(Irish, 1984, 102 minutes, color, 16 mm)
following film notes were prepared for the New York State Writers
Institute by Kevin Jack Hagopian, Senior Lecturer in Media Studies
at Pennsylvania State University:
Like ODD MAN OUT, one of its most important spiritual progenitors, CAL begins with an act of violence in support of the IRA. Initially, CAL seems to reject ODD MAN OUT’s existential rage against a cruel fate, offering reconciliation at the most human level. But as characters’ options narrow, the story moves toward an ending as foreordained as ODD MAN OUT’s suicidal shootout.
CAL is one in a small lineage of distinguished films that have dealt with the IRA and with the Troubles. ODD MAN OUT is among them, and so is THE INFORMER, and little-seen films such as Tony Luraschi’s THE OUTSIDER, Neil Jordan’s ANGEL (DANNY BOY) and George Schaefer’s television movie THE WAR OF THE CHILDREN. The best of these have chosen to find meaning not in the byzantine political concerns of the moment and the shifting constellation of the IRA and its splinter groups, but in the timelessness of Ireland’s agony. To make the rest of us share this agony, director Pat O’Connor seeks a common denominator that refuses to recognize the "rightness" of either the Catholic or the Protestant positions, so corrupted by bloodshed and intolerance has each become. Cal is torn in half by his loyalties, but they are loyalties expressed in human, not political terms. There is the widow, Marcella, to whom he knows he owes the truth, and his father, to whom he owes his love.
For producer David Puttnam, CAL was meant to follow his earlier THE DUELLISTS, MIDNIGHT EXPRESS, CHARIOTS OF FIRE and THE KILLING FIELDS. In these films, Puttnam reintroduced the tradition of ‘the quality film’ to U.K. and international cinema. New talents, risky themes, vivid direction, and tight budgets generated films both critically acclaimed and often economically successful. CAL exemplifies the Puttnam formula.
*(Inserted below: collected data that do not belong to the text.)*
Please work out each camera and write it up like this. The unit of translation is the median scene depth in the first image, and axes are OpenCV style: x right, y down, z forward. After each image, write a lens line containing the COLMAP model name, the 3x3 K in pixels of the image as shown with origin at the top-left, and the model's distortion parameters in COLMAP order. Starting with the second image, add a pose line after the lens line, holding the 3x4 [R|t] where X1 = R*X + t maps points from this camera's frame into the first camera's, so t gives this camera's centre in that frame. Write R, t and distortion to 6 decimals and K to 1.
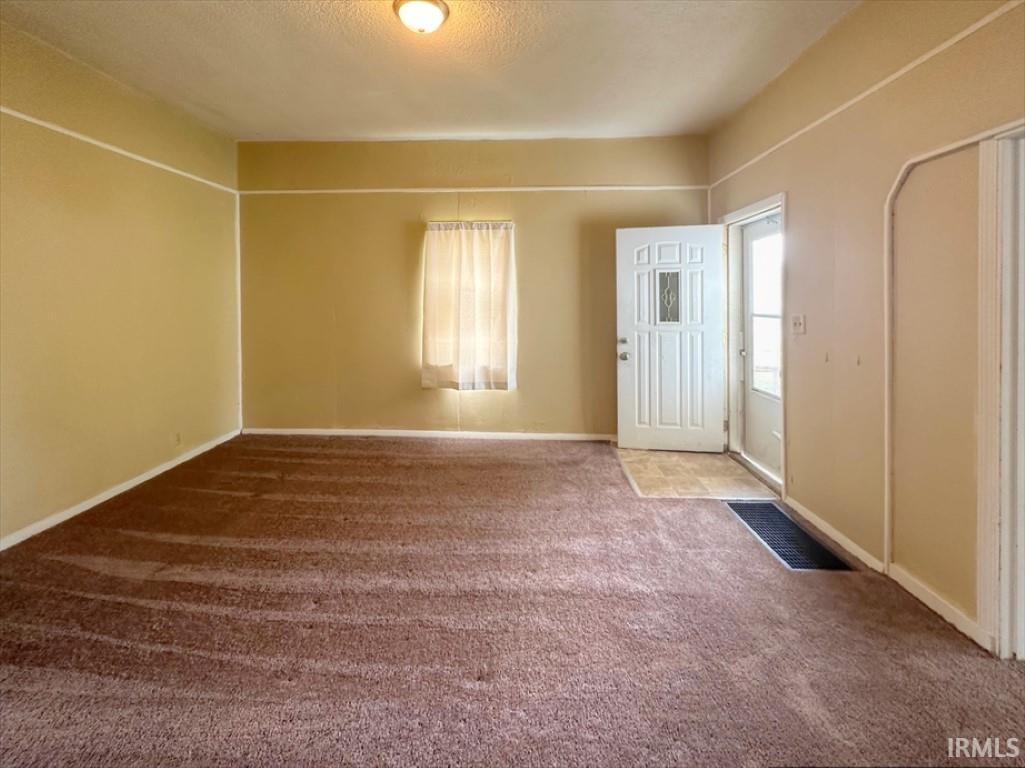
lens RADIAL K [[438.7, 0, 511.3], [0, 438.7, 355.8], [0, 0, 1]] dist [0.001069, 0.000053]
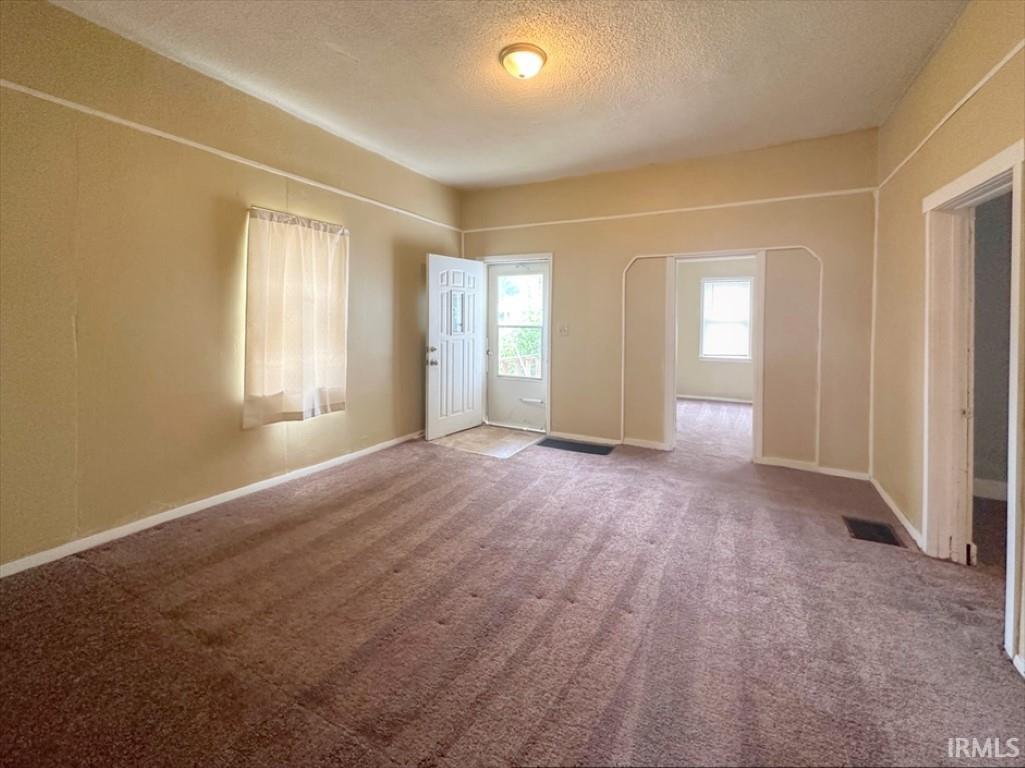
lens RADIAL K [[424.7, 0, 512.5], [0, 424.7, 384.0], [0, 0, 1]] dist [-0.000650, -0.000093]
pose [[0.443019, -0.128527, 0.887251, -0.680546], [0.098378, 0.990663, 0.094385, -0.028218], [-0.891098, 0.045472, 0.451527, 0.292133]]
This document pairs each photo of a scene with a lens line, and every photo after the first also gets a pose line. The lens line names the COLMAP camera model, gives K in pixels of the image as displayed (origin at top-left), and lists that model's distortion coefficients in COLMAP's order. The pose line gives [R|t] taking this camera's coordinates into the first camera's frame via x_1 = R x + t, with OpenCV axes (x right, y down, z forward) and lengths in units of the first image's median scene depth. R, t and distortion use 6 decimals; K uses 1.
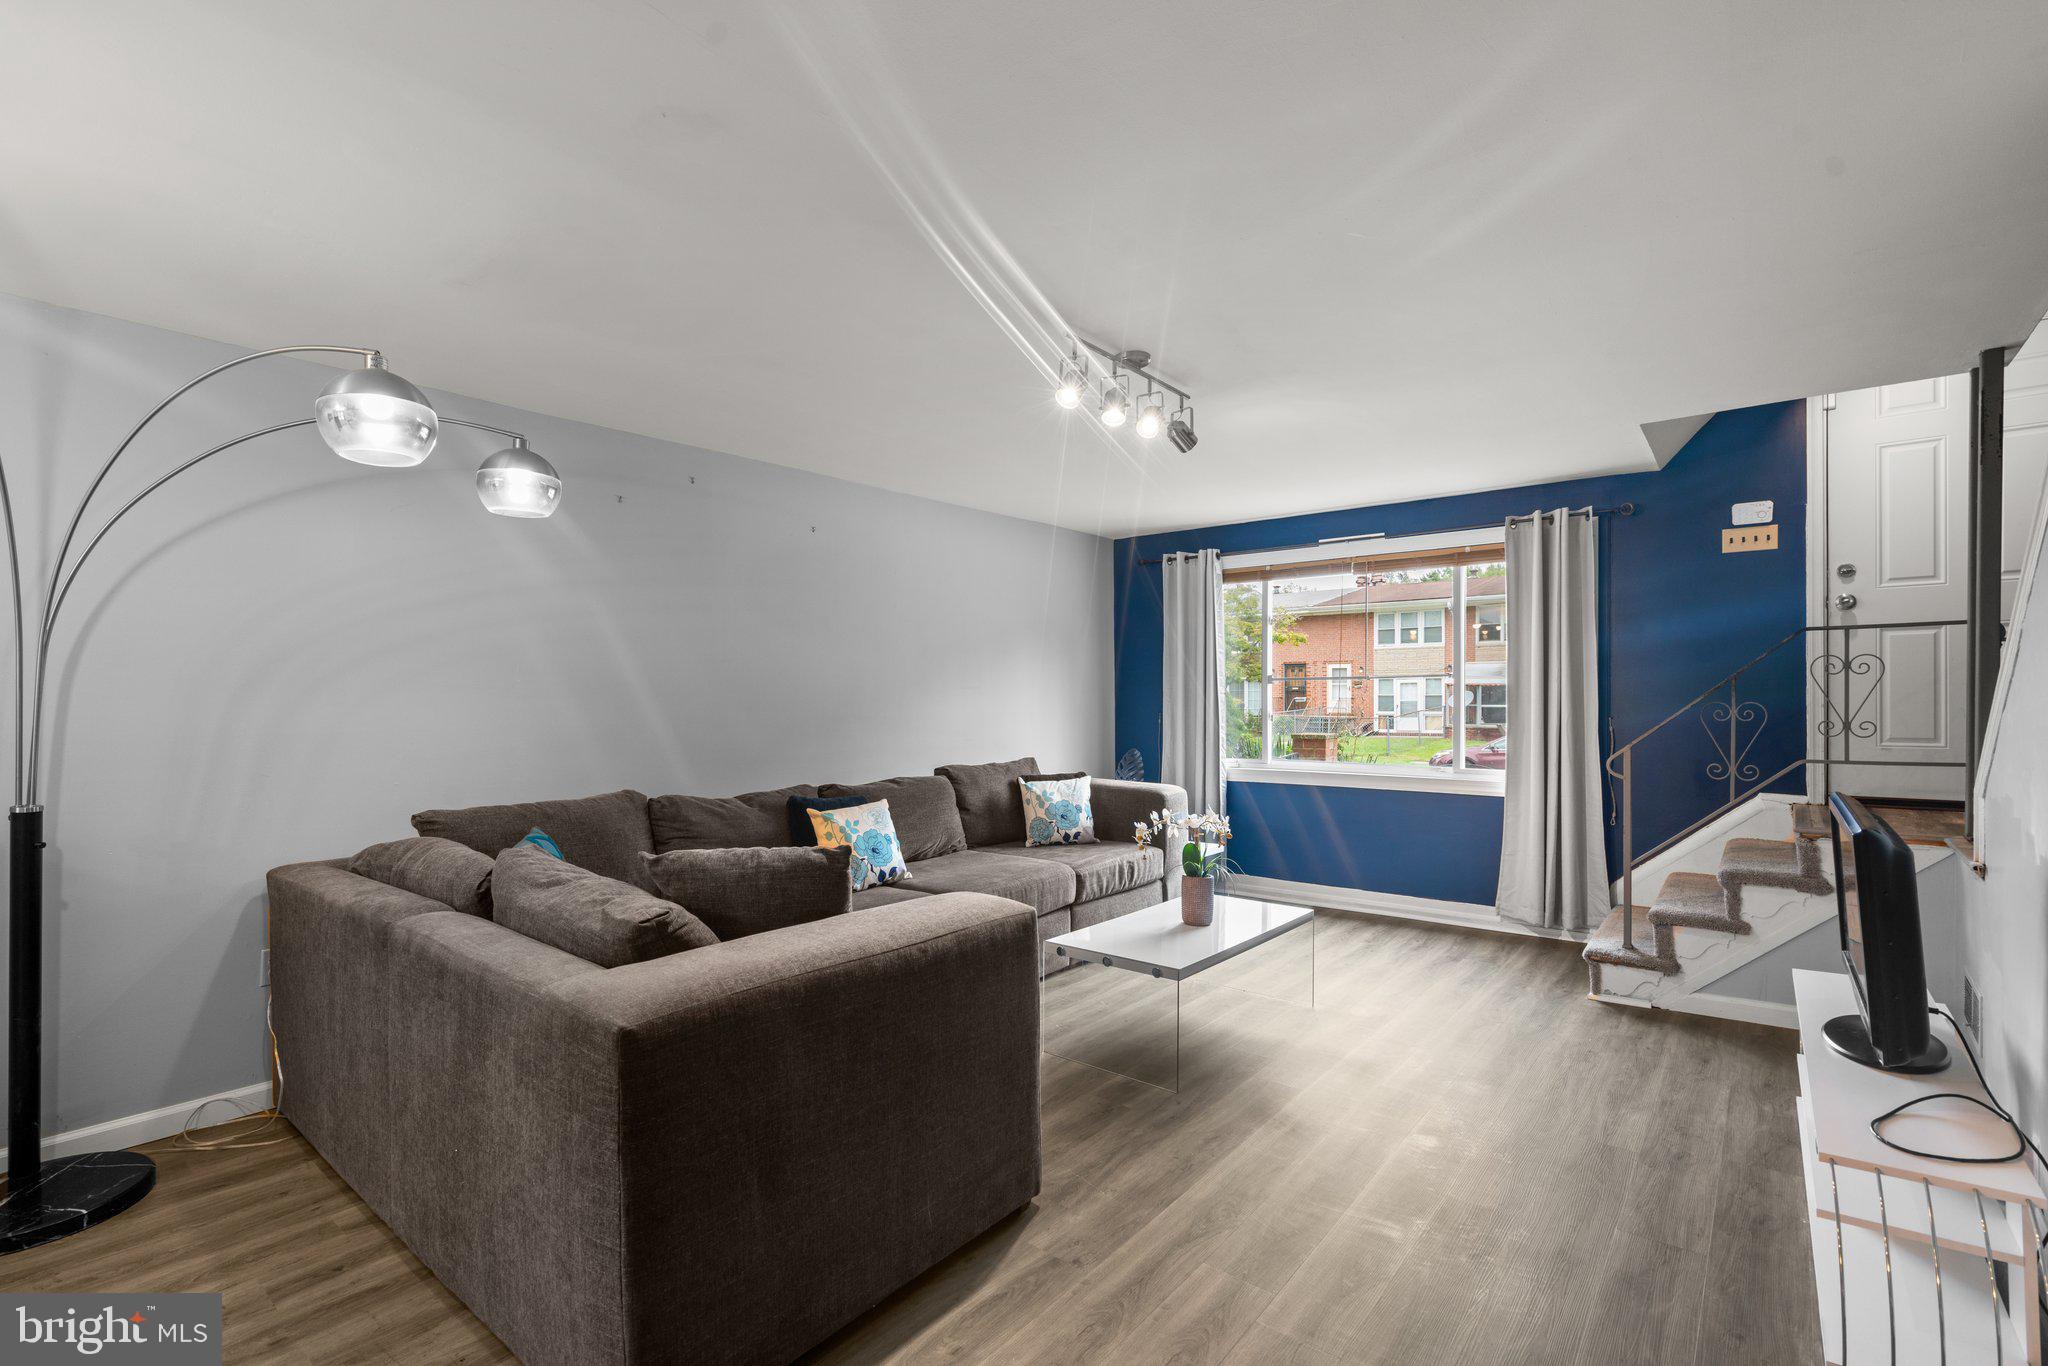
lens RADIAL K [[905.0, 0, 1024.0], [0, 905.0, 683.0], [0, 0, 1]] dist [0.000978, 0.000143]
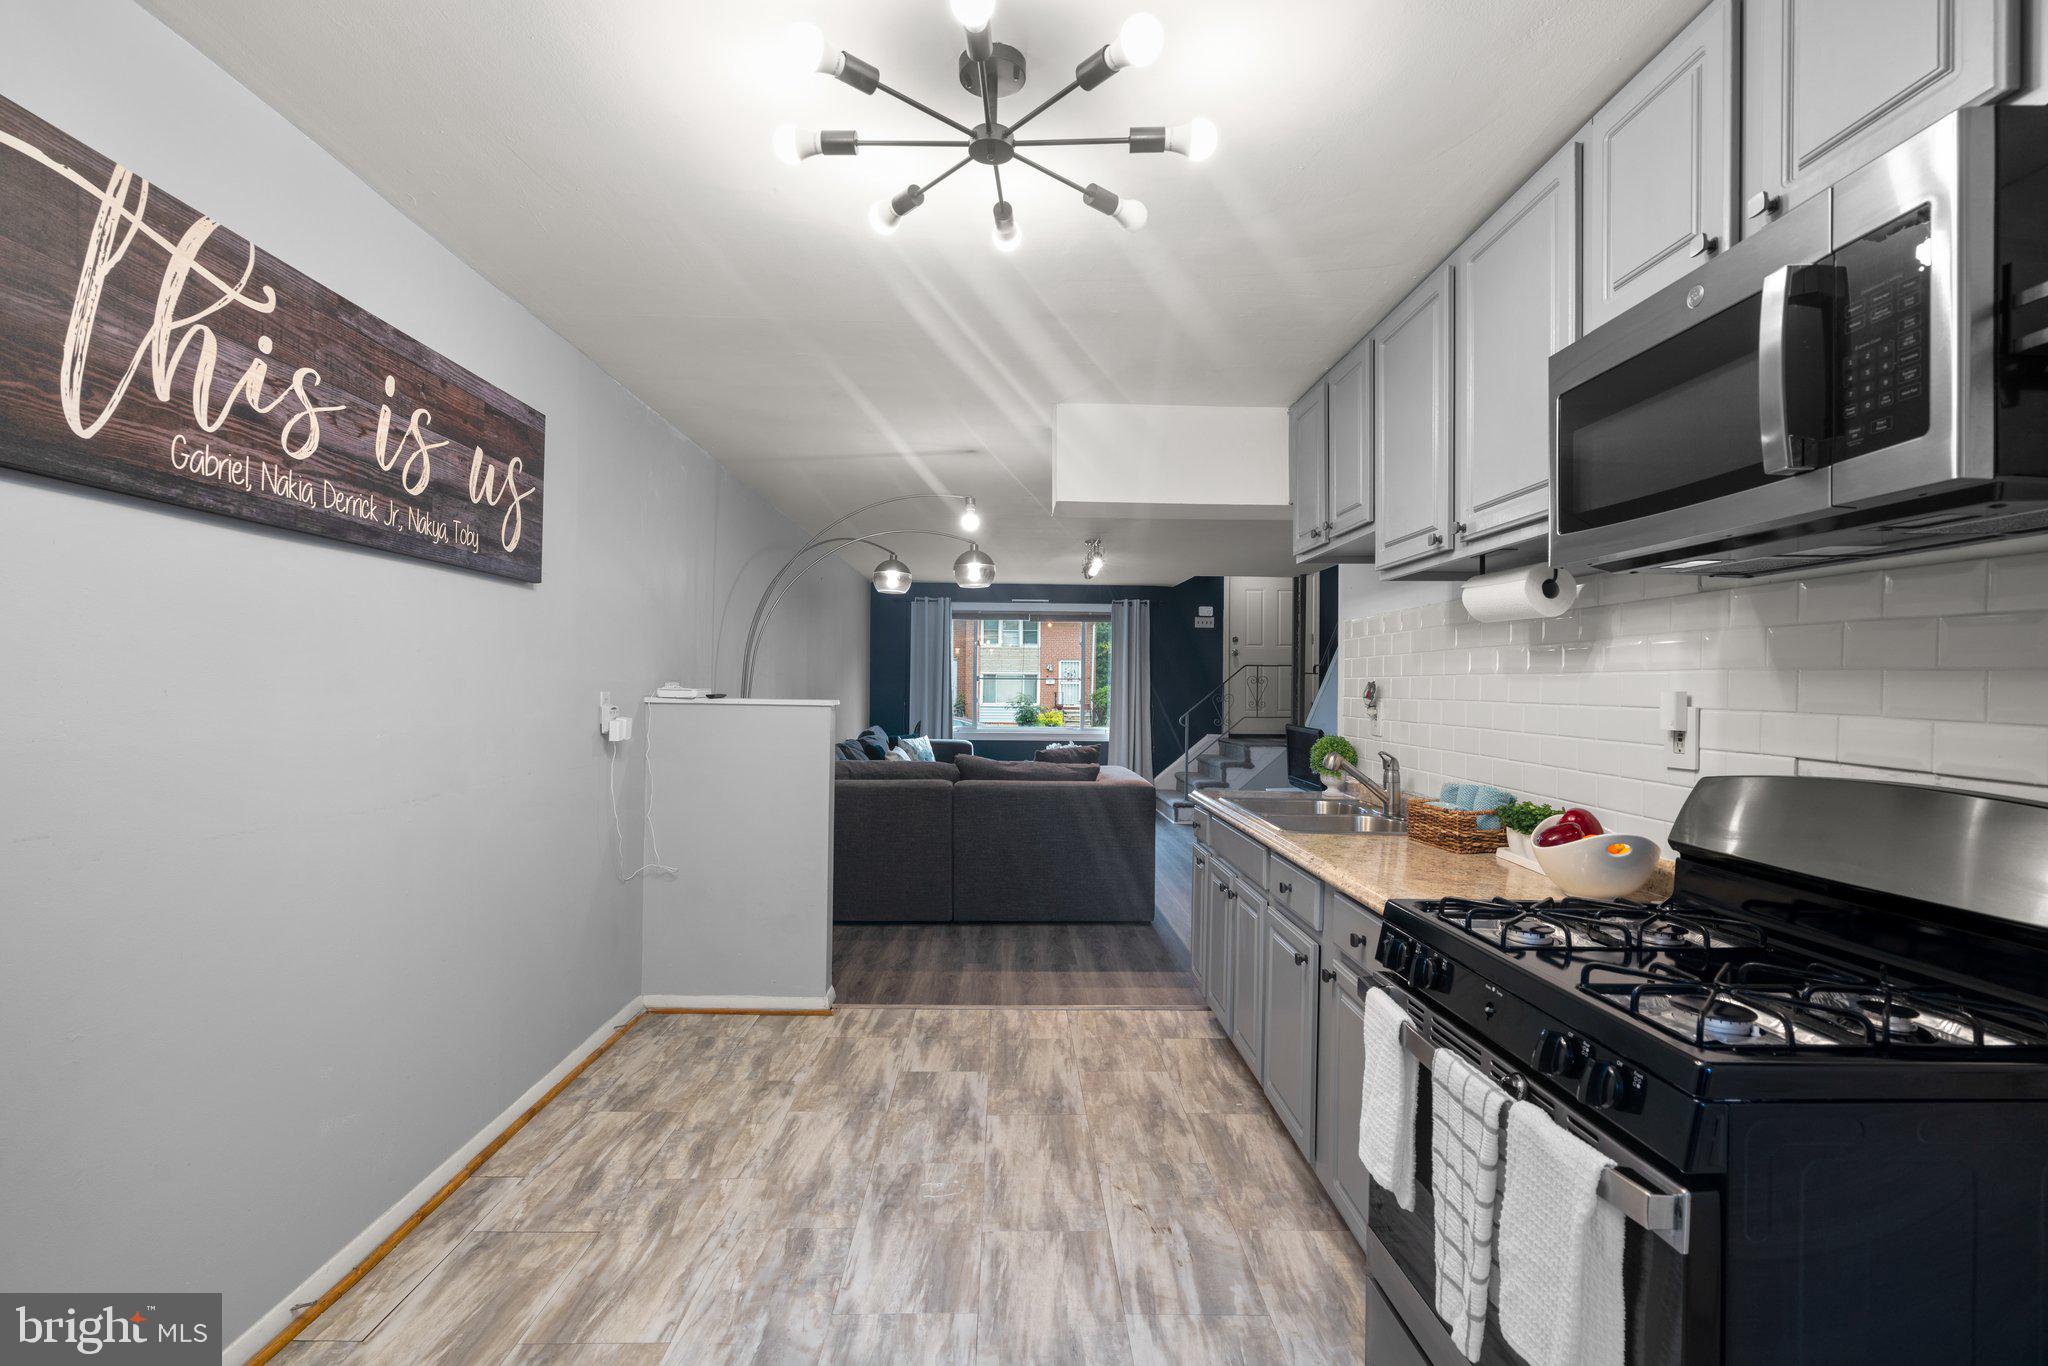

Pat O’Connor’s direction has both pictorial elegance (he would go on to direct the exquisite A MONTH IN THE COUNTRY) and a naturalistic obsession with the details of life as it is lived in this cultural war zone. Dire Straits’ Mark Knopfler contributes an ethereal, introspective score that deftly stitches in Albert King’s blues anthem "Born Under a Bad Sign" as a voice for the often inarticulate Cal. CAL’s performances are perfectly keyed to the austere story. Helen Mirren’s Marcella is a heavily-layered character, a woman emerging from inside herself in a portrayal which won her the Best Actress Award at the 1984 Cannes Film Festival. John Lynch’s Cal is thin, shaggy, even bedraggled, the image, as one critic put it, of a "young Pete Townshend." Beneath the vague and affectless exterior, however, beats a deeply feeling, tortured heart.
CAL’s disrespect for both the Catholic and the Protestant "solutions" to Northern Ireland’s hemorrhage of violence and anger was seen by some critics as a ducking of responsibility; these critics pointed to the filmmakers’ disclaimer that CAL is a "love story that happens to be set in Northern Ireland." But CAL is no Romeo and Juliet. In this love story, the world is always with the lovers. And it is the very lack of love that drains the bitter Northern Ireland landscape of color and vision. Against that bleak backdrop, Cal and Marcella’s small, fitful gestures at romance bring a momentarily brighter palette to this gray hell.